Zippay, 44, was playing first base for the coed softball team, Team Blue, which squared-off against the Villains last Sunday at 4 p.m. on Central Park's Field 2. She (yes she) said she had played ball in high school and been involved with softball at Central Park since 2004.

Zippay's sentiments were seconded by Frank DiAcri, the assistant coach of the Villains. "I like to get out and get exercise," he said. At 41, he said he'd been playing softball for five years.

But there were others who were new to the league. Shannon Angelidis, 34, was playing third base for the Villains and said, "I'm a sub here. It's my first game with them. But I love softball."

That's a lot of ball
There are city-run adult softball leagues in the summer, fall and spring, and things can get busy. Cynthia Tarver, the adult sports recreation supervisor for the city of Santa Clarita, said there are a total of 220 teams in the summer league. That breaks down to 144 teams in the men's league, which plays on Sunday mornings, and evenings on Mondays, Tuesdays, Thursdays and Fridays. The coed league, which plays on Sunday afternoons and Wednesday evenings, has 70 teams. The women's league, which plays on Thursday evenings, has six teams.

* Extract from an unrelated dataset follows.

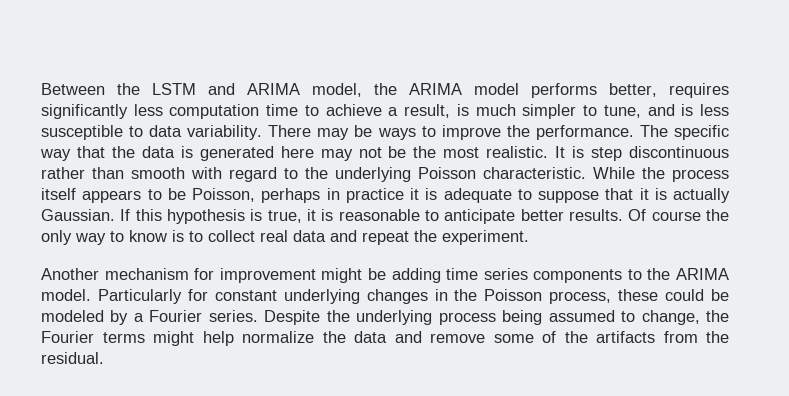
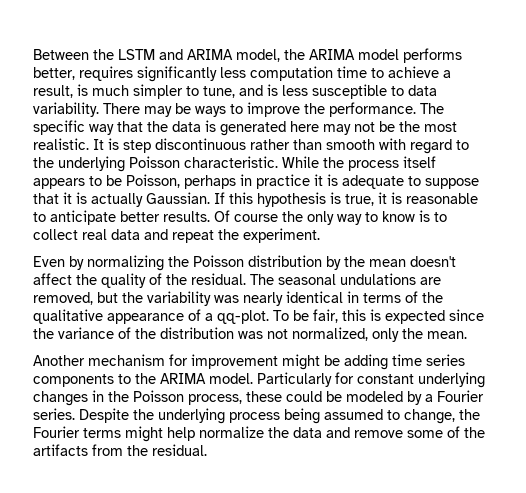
(529, 237) none -> [33,255,456,271] [33,273,441,288] [33,291,443,306] [33,309,484,324] [33,327,467,342] // Even by normalizing the Poisson distribution by the mean doesn't affect the quality of the residual. The seasonal undulations are removed, but the variability was nearly identical in terms of the qualitative appearance of a qq-plot. To be fair, this is expected since the variance of the distribution was not normalized, only the mean.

The minimum age for the adult leagues is 16, and the games are played all over the SCV. In addition to Central Park, Tarver said there are games at Bridgeport Park, Newhall Park and Bouquet Park.

The summer season is divided into two rounds. Tarver said that in round one, each team plays five games. "There is movement between rounds," she said. "You can move up or down, depending on your standings." That means A-League teams that are struggling may play round two in the B League. And B-League teams that are walking away with it might move up to A. Tarver said that prevents weaker teams from having to struggle for 10 weeks and promotes more good times.

"The winner of round one in each division gets a playoff berth against the winner of round two," Tarver said. She added that each playoff winner gets a plaque and each player on the team gets a team award.

"The city is very appreciative of the returning teams, new teams and those businesses and organizations that sponsor them to play in the league," Tarver said. "The city realizes that this is an economically hard time for all. But the fact that 220 teams registered in the summer league lets us know that organized sports programs are valued within our community."

Sunday smackers
Team Blue and the Villains met at 4 p.m. on a Sunday when the Lakers played on television at 5 p.m. Though the Villains would be late to their TVs, and Team Blue had a second softball game immediately following, no one seemed to mind. They were having a blast.

Softball games are seven innings, but often don't get that many innings in before time runs out. The following game was scheduled to start at 5:10 p.m. and the umpire was right on top of things. As it turned out, they did get all seven in. But with 31 runs being scored, just barely.

You could call it 31 runs per hour.

Team Blue coach Amalia Sanchez, 40, noted that her team and the Villains were fairly evenly matched age-wise. She said that there were a couple "younger" teams in the league that were "very good."

Her husband, Frank Sanchez, 42, said he felt the male players on most teams were generally of similar ability but that the women players on a team could make all the difference.

Whether that was the case or not, as the final at-bat for the Villains began, they were behind 20 to 9. They got things going, and scored two runs, but the final score was 20 to 11.

And no one seemed to really care. It was good sportsmanship and smiles, with the Villains hurrying to their cars and Team Blue stepping up to the plate against Pick Serv, Inc.